It's hard to choose just one thing he says here which is objectionable, since it's all objectionable, but I'll pick this one:
"When I look at voters, I see human beings at their hysterical, innumerate worst. ... [C]onsorting with bad people hurts you deep inside. Politics isn't utterly hopeless, but it's mostly hopeless. The only way I know to escape this darkness is to focus on the tiny corner of the world in my control and make it beautiful and pure. Call me anti-social if you must. Unlike your candidates, at least I'm honest."
Professor Caplan does not know himself, which these days seems to be a requirement of elites and a major cause of modernity's manifold discontents. Clearly he thinks himself above us as if he were a god when he is actually nothing but a wild dog. I pity his students, and his children.

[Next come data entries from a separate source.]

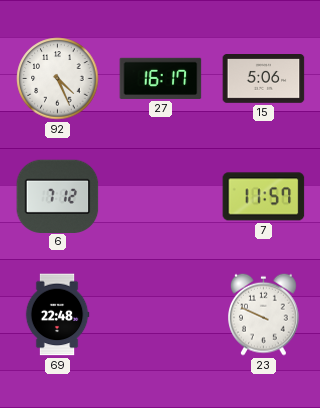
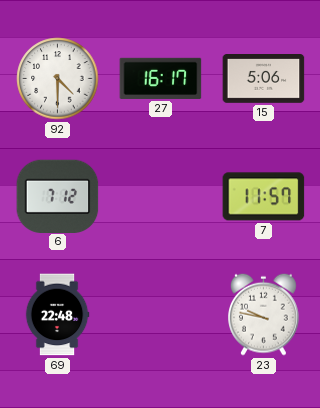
92: 4:26 -> 4:30
23: 9:49 -> 9:47
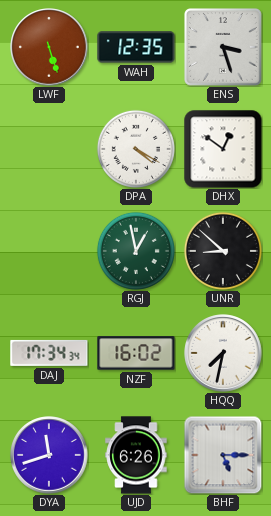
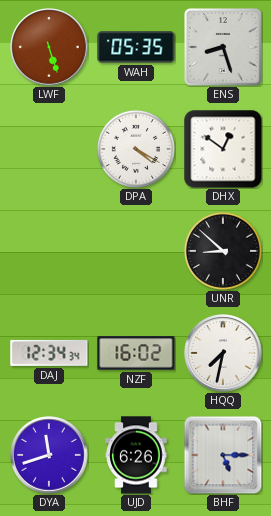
WAH: 12:35 -> 05:35
ENS: 3:27 -> 8:27
RGJ: 12:58 -> none
DAJ: 17:34 -> 12:34
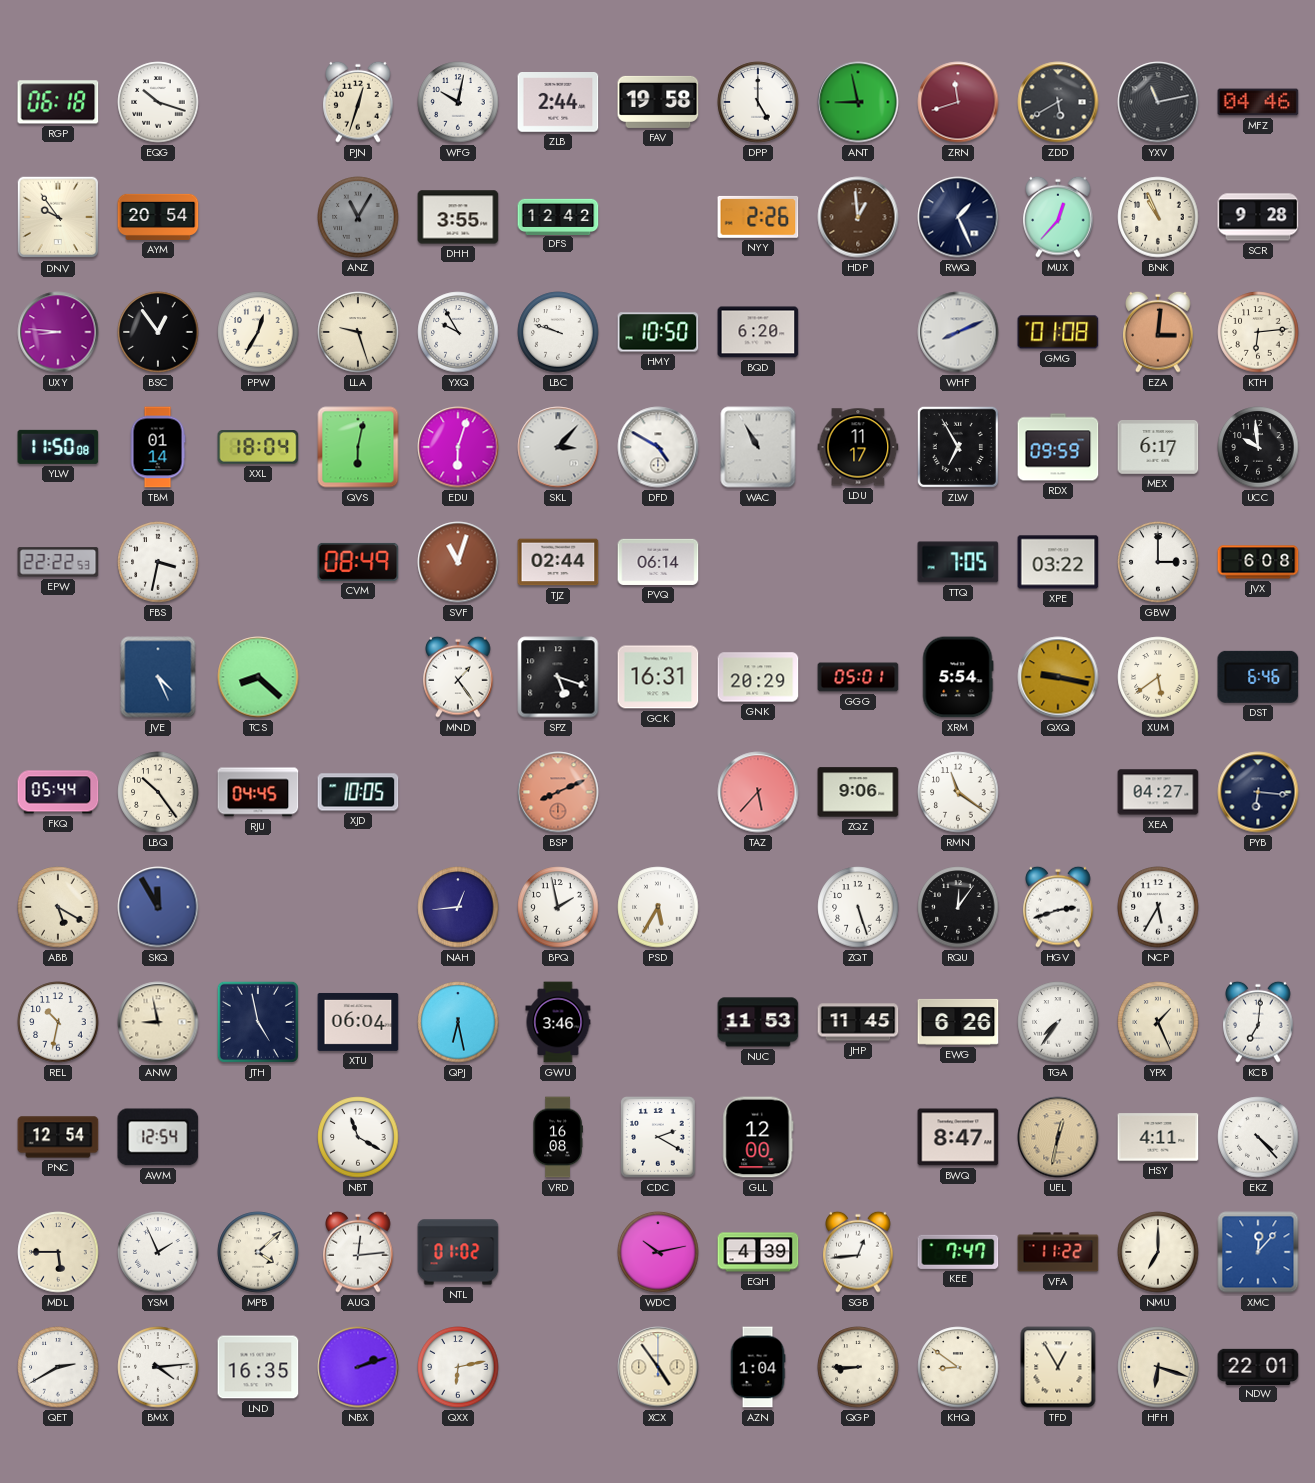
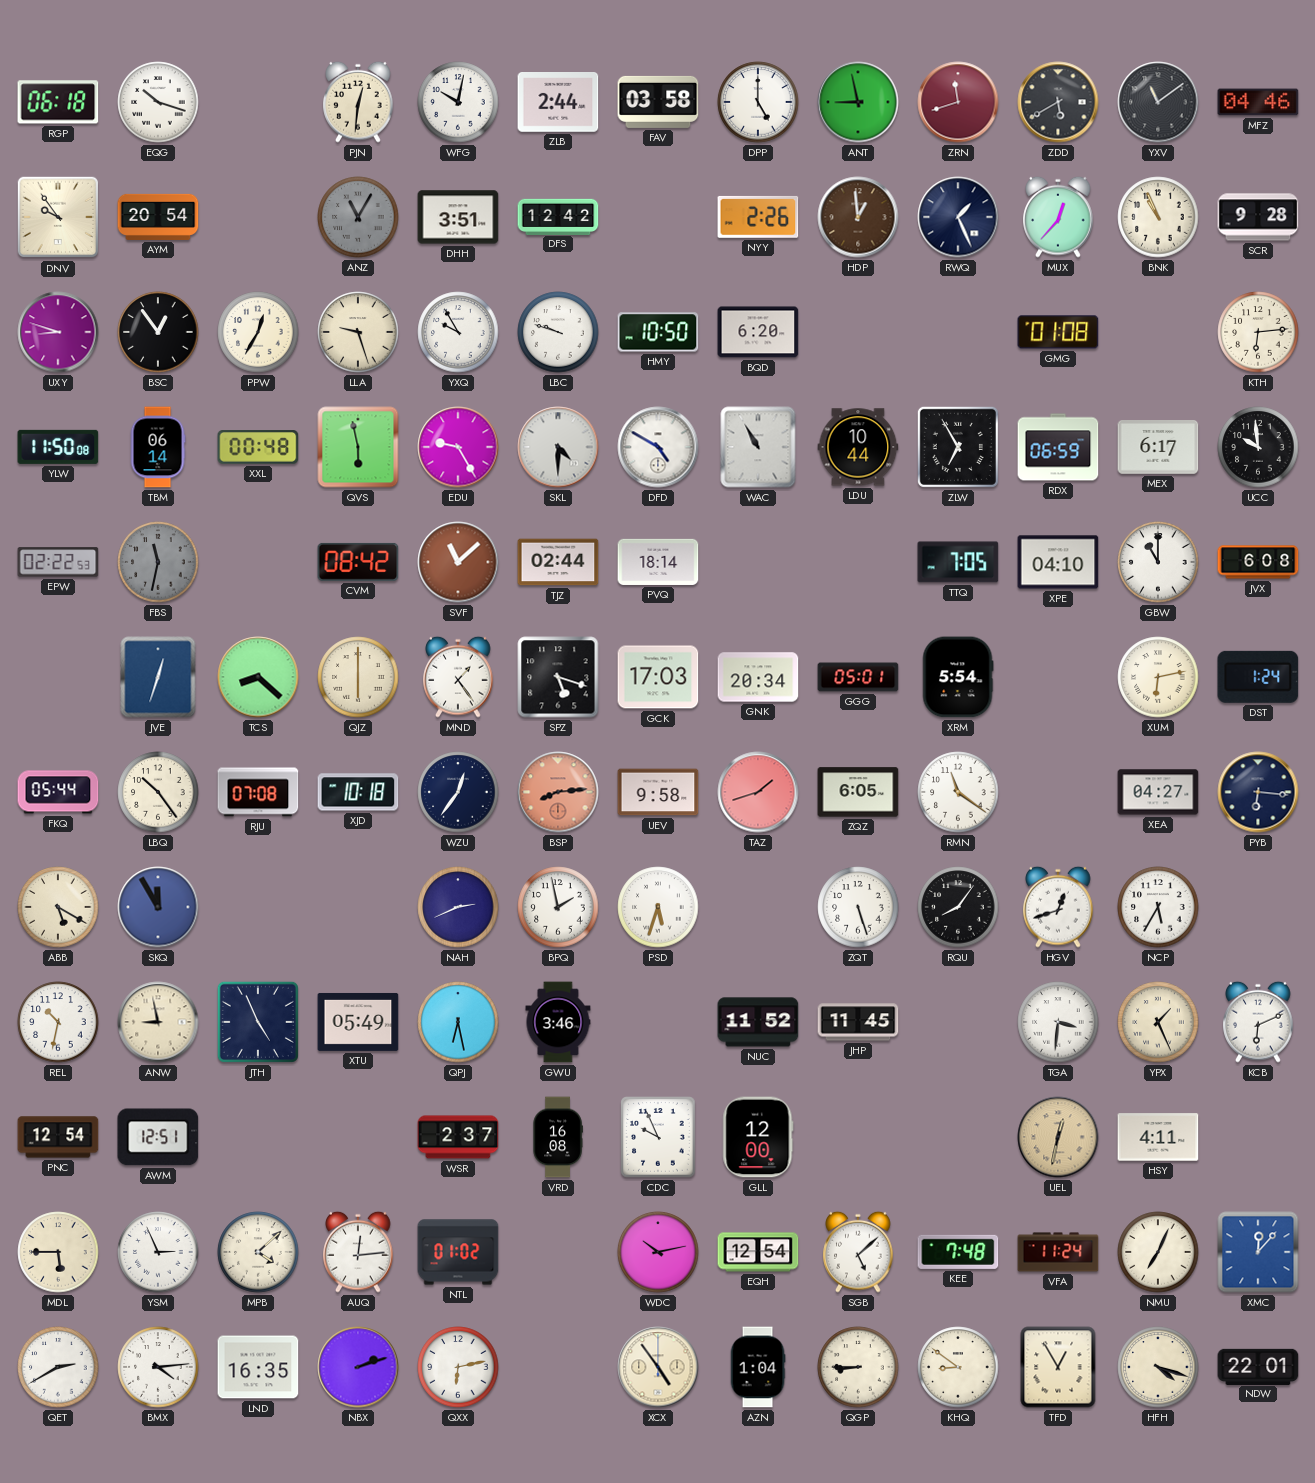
PJN: 12:33 -> 12:31
FAV: 19:58 -> 03:58
YXV: 11:13 -> 11:09
DHH: 3:55 -> 3:51
UXY: 8:46 -> 8:48
WHF: 8:11 -> none
EZA: 3:01 -> none
TBM: 01:14 -> 06:14
XXL: 18:04 -> 00:48
QVS: 6:02 -> 5:58
EDU: 6:03 -> 9:25
SKL: 3:07 -> 4:30
LDU: 11:17 -> 10:44
RDX: 09:59 -> 06:59
EPW: 22:22 -> 02:22
FBS: 3:32 -> 11:32
FBS dial: white -> grey
CVM: 08:49 -> 08:42
SVF: 11:03 -> 11:08
PVQ: 06:14 -> 18:14
XPE: 03:22 -> 04:10
GBW: 3:00 -> 11:00
JVE: 4:26 -> 12:33
QJZ: none -> 6:00
GCK: 16:31 -> 17:03
GNK: 20:29 -> 20:34
QXQ: 9:17 -> none
XUM: 5:39 -> 6:13
DST: 6:46 -> 1:24
RJU: 04:45 -> 07:08
XJD: 10:05 -> 10:18
WZU: none -> 12:36
BSP: 8:11 -> 8:14
UEV: none -> 9:58
TAZ: 5:37 -> 1:42
ZQZ: 9:06 -> 6:05
NAH: 12:44 -> 2:41
PSD: 5:35 -> 5:33
RQU: 12:06 -> 8:06
HGV: 2:42 -> 12:42
JTH: 4:58 -> 4:56
XTU: 06:04 -> 05:49
NUC: 11:53 -> 11:52
EWG: 6:26 -> none
TGA: 7:36 -> 3:31
KCB: 7:01 -> 6:11
AWM: 12:54 -> 12:51
NBT: 11:20 -> none
WSR: none -> 2:37
CDC: 2:20 -> 9:56
BWQ: 8:47 -> none
EKZ: 4:23 -> none
YSM: 1:56 -> 2:56
EQH: 4:39 -> 12:54
SGB: 12:44 -> 5:08
KEE: 7:47 -> 7:48
VFA: 11:22 -> 11:24
NMU: 7:00 -> 7:04
HFH: 6:18 -> 4:18
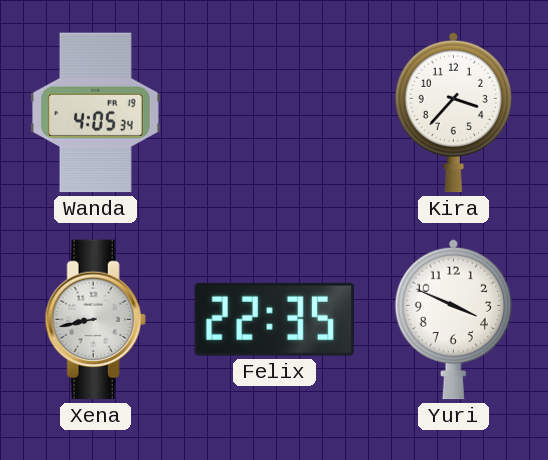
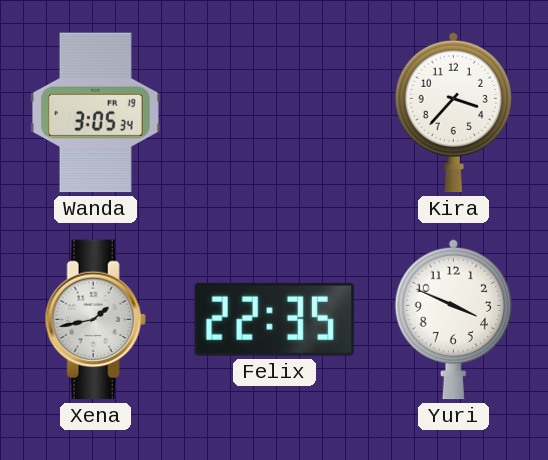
Wanda: 4:05 -> 3:05
Xena: 8:43 -> 1:43
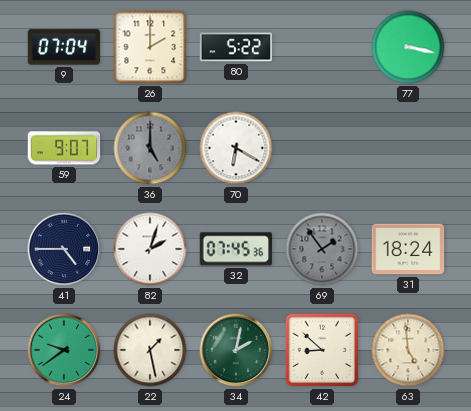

[M]an is by nature a political animal, and a man that is by nature and not merely by fortune citiless is either low in the scale of humanity or above it (like the “clanless, lawless, hearthless" man reviled by Homer, for one by nature unsocial is also ‘a lover of war') inasmuch as he is solitary, like an isolated piece at draughts. ... [A] man who is incapable of entering into partnership, or who is so self-sufficing that he has no need to do so, is no part of a state, so that he must be either a lower animal or a god. ... For as man is the best of the animals when perfected, so he is the worst of all when sundered from law and justice. For unrighteousness is most pernicious when possessed of weapons, and man is born possessing weapons for the use of wisdom and virtue, which it is possible to employ entirely for the opposite ends. Hence when devoid of virtue man is the most unholy and savage of animals, and the worst in regard to sexual indulgence and gluttony.